Florida Man Flees Seatbelt Stop on Foot, Cop Runs Him Over and Kills Him (Reason) Shortly after 12:30 a.m. this morning a Volusia County Sheriffs deputy saw Marlon Brown driving without a seatbelt, and attempted to pull him over. When Brown kept driving, the deputy gave up pursuit while reporting a fleeing vehicle. Almost immediately, reports the Daytona Beach News-Journal, officers with the DeLand Police Department (the county and city share a dispatch system) said they'd spotted the vehicle and began their own pursuit. What happened next absolutely should not have:
Two DeLand police officers got behind the car as it headed west on Beresford Avenue. Brown did not stop and made a left turn on South Delaware Avenue, a dead-end street that ends near an empty lot. Brown stopped the car and ran from it, as one DeLand patrol car stopped behind Brown's Toyota Camry. The other patrol car, driven by Officer Harris, drove past on the left of the other stopped patrol car and struck Brown, who was running, with the right front, Montes said.
Harris then ran over Brown, killing him on the spot, Montes said.
At the scene behind some apartment buildings at 901 S. Delaware Ave., tire tracks lead from the paved road into the empty lot for more than a hundred yards, running over bean plants and knocking down a chain link fence. This is where witness Sabrina Waldron said the car stopped on top of Brown.
Waldron said Brown's car pulled along the woods and stopped.
"There was no need to run him down," Waldron said. "After the car hit Marlon and landed on him the back end of it was up in the air."

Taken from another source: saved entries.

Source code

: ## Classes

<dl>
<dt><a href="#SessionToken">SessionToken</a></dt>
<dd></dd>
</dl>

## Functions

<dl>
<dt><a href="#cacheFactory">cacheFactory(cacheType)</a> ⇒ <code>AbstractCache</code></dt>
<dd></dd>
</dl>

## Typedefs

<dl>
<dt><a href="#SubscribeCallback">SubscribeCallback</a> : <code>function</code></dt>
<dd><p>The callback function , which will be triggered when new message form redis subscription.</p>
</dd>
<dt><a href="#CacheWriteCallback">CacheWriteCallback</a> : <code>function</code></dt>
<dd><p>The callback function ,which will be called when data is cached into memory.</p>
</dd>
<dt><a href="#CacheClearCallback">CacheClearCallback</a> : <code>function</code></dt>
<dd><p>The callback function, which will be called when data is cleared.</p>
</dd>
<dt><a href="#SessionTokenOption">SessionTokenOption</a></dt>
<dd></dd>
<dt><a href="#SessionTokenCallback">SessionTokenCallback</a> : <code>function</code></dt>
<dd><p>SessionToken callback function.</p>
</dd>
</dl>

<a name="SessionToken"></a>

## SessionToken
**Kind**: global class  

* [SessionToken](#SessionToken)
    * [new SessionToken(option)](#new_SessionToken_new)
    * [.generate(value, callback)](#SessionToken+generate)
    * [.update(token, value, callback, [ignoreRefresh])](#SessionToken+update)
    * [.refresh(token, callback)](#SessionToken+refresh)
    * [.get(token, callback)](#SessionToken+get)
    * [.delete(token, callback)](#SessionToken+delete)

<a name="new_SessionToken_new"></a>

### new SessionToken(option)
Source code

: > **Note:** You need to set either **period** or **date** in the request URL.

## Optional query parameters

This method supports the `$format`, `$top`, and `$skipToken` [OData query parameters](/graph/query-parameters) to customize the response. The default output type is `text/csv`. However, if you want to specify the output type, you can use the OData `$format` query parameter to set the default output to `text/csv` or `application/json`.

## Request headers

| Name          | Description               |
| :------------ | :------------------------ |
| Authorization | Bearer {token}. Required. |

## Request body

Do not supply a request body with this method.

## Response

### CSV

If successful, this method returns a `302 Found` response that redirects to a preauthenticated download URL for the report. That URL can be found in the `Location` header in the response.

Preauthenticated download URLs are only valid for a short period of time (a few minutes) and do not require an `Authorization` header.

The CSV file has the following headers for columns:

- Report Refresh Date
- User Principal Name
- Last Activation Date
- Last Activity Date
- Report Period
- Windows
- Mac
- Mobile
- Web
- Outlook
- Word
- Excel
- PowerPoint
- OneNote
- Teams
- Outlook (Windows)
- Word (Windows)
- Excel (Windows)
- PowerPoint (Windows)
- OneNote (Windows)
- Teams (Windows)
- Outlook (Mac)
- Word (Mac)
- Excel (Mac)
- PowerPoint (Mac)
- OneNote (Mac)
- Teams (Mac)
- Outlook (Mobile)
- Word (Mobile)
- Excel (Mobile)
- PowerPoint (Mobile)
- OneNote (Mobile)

The Deland Police Department is refusing to comment on the case until the Florida Highway Patrol concludes its investigation. The only information it's released at this point is that the officer who killed Brown, 25-year-old James Harris, has been on the job since August, has an otherwise clean record, and is now suspended. As for Brown: One explanation for his decision to not pull over may be that his license was suspended and he was on probation. But really: Chasing people over seatbelt violations? Isn't that a bit much?
This incident--like the one Brian Doherty noted in which a NYPD patrol car pursuing a dirt bike slammed into it and killed one of the passengers--didn't need to happen. But it seems DeLand police simply aren't very good at chasing pedestrian suspects.